We at RECORD were deep into preparing this month’s issue when the startling, sad news broke of Zaha Hadid’s death at age 65. The outpouring of mourning, on the Internet, in various publications, and on social media, was amazing—much of it from women in architecture for whom she was a trailblazer. Of course, no woman wants to be known as a “woman architect,” least of all Zaha herself. Early in her career, she fiercely deflected the label: she was, in her way, a woman who was one of the guys, whether dining with the “boys’ club” of architects that the late Philip Johnson used to bring together in New York or as the first female to join the elite Pritzker laureates. But she later admitted to experiencing sexism, calling out “misogynist behavior” in the U.K., where she had established her office. When the Architects Journal in London honored her for her “outstanding contribution to the status of women in architecture” in 2012, she was no longer a reluctant role model. “I see this incredible amount of need from other women for reassurance that it could be done,” she said, “so I don’t mind that at all.”

The following year, Denise Scott Brown made a video speech for the Architects Journal that went viral, unleashing a torrent of support for reversing Scott Brown’s exclusion from the Pritzker Prize, which had honored her partner Robert Venturi in 1991. That campaign failed, but it did spark another—to change the rules of the AIA Gold Medal to allow two collaborators to share the award. This month, Venturi, now 90, and Scott Brown, 84, will finally receive that medal, at a ceremony during the national AIA convention in Philadelphia.

But change is slow. Only this year did Zaha Hadid become the first woman to win, as a solo practitioner, the Royal Institute of British Architects’s Gold Medal—an honor “totally overdue,” said RIBA’s president. In the award citation, Peter Cook, the founder of Archigram, described Zaha as “our heroine” who, “for three decades now, has ventured where few would dare.”

Daring is just one word to describe her and her architecture. Rem Koolhaas, her early teacher and close friend, said Zaha was “somebody with a rare kind of courage.” She was fearless, determined, unburdened by a need to please. She was also, as Koolhaas noted, an Arab who was not bound by Western conventions. The city of Baghdad where she grew up in the 1950s was then a cosmopolitan and diverse crossroads. That was reflected in her own childhood playmates; she attended a Catholic school, where, she said, she and the other Muslim and Jewish girls got to have extra recess, while the Catholic girls attended compulsory chapel. Later, she studied mathematics in Beirut before moving to London to study architecture.

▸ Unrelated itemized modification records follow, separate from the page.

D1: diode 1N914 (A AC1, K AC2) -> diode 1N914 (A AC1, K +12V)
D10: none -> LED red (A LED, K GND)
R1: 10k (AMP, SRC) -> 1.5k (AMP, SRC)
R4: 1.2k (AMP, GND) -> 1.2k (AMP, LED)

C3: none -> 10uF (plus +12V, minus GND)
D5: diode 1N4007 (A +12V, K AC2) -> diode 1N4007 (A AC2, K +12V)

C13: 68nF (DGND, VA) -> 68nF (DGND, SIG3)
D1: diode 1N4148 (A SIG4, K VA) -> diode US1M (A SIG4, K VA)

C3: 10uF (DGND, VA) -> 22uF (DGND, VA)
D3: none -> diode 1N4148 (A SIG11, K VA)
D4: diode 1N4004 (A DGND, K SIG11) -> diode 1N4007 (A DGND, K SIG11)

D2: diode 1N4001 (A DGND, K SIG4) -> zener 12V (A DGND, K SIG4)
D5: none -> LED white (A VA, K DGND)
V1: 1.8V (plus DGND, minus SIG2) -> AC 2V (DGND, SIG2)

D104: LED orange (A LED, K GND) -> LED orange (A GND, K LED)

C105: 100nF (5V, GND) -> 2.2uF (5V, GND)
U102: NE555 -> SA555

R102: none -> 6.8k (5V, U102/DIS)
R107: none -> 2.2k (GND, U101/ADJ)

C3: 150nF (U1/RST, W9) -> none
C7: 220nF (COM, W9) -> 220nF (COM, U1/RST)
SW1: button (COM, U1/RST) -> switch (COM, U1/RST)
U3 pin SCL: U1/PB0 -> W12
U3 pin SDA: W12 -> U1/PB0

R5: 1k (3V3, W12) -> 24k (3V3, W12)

Certainly the daring of Zaha’s work transcends gender or biographical detail—though, as critic Paul Goldberger writes in his tribute to her in this issue, it was “often hard to separate her larger-than-life persona from her striking work”. But history will begin to disentangle the passionate character from the extraordinary buildings she created—from Azerbaijan and China to Rome, where RECORD contributing photographer Iwan Baan shot her inside her Maxxi Museum in 2009, as shown on this month’s cover.

“I have always believed in progress and in creativity’s role in progress,” said Zaha. And so it seems a bit uncanny that the issue in which we honor her is devoted to creativity and architecture.

Creativity is a slippery subject. Philosophers and scientists have been trying to penetrate the mystery of the creative impulse for centuries—and they still don’t have all the answers. In a fascinating new book, The Creative Architect: Inside the Great Midcentury Personality Study, scholar Pierluigi Serraino delves into a little-known research project at the University of California in Berkeley in the late 1950s that tried to delineate the qualities, and the turns of mind, that 40 prominent architects possessed and brought to their creative tasks. These included Eero Saarinen, Richard Neutra, and Philip Johnson, whose case studies are excerpted in the pages ahead.

Zaha’s own creativity changed the culture of architecture today—not just because her structures manifested the pioneering potential of digital technology but because they sprang from an incredible mind, first expressed in the beautiful paintings she made, inspired by Russian Constructivism, that somewhat enigmatically conveyed, in colorful shards of planes and angles, a radical new conception of space and context. She defied categorization and helped lead, and unlock, all that architecture in the 21st century could become.